- _Exercise requirements_
Collect all lines from the listing that include the string "ロータリーの会".

Extracted material section start

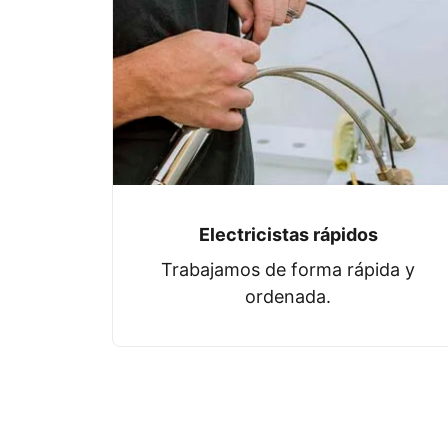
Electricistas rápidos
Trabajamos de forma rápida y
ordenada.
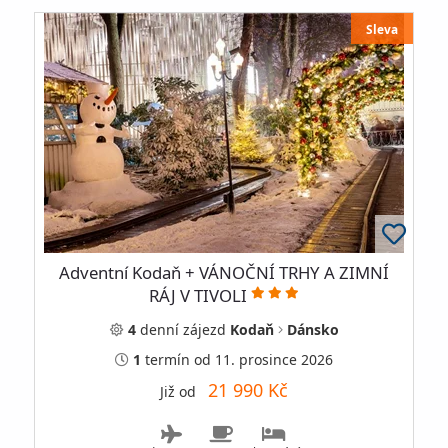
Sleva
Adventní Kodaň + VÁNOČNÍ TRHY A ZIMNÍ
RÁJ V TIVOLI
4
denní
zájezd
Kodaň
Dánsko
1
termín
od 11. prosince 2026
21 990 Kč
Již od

Extracted material section end
Extracted material section start

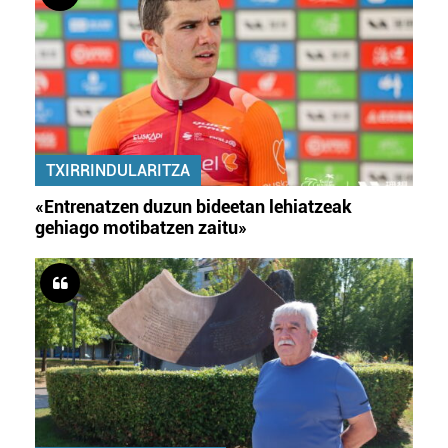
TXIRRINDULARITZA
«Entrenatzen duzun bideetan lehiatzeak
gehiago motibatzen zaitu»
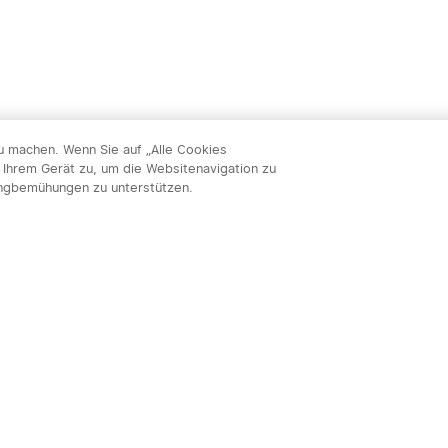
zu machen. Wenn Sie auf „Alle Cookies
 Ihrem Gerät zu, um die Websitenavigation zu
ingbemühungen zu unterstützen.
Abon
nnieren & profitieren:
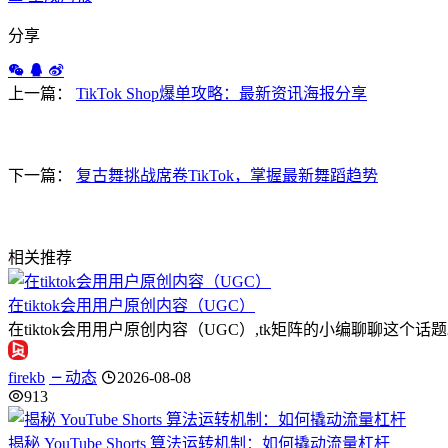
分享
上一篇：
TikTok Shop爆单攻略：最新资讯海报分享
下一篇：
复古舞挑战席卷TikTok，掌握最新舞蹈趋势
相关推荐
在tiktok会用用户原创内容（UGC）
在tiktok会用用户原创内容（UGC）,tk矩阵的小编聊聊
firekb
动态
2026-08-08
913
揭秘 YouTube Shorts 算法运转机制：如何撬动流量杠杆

Extracted material section end
Extracted material section start

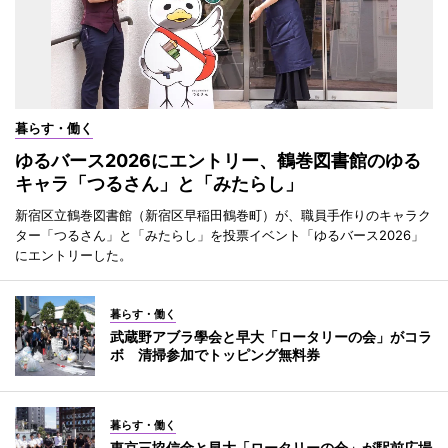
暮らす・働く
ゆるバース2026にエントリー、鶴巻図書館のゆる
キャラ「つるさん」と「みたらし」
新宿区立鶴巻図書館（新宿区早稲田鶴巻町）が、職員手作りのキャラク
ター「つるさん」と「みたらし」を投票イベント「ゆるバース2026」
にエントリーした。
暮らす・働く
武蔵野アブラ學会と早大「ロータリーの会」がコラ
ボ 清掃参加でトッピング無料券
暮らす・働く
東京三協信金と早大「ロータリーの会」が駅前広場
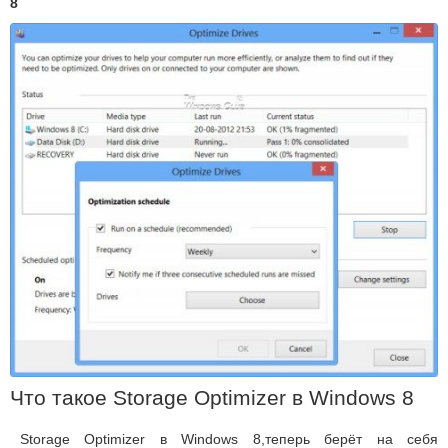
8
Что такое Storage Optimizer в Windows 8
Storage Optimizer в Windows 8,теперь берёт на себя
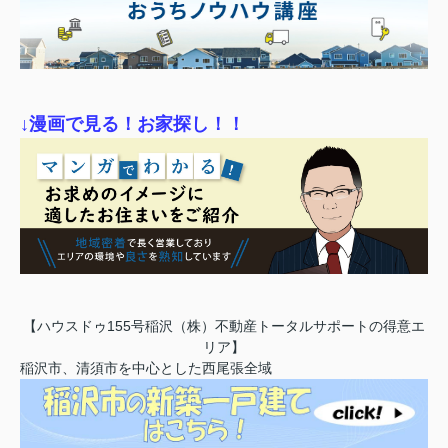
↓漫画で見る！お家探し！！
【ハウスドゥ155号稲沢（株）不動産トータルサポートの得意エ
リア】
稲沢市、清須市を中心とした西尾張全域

Extracted material section end

- _Answer to the problem_
武蔵野アブラ學会と早大「ロータリーの会」がコラ
東京三協信金と早大「ロータリーの会」が駅前広場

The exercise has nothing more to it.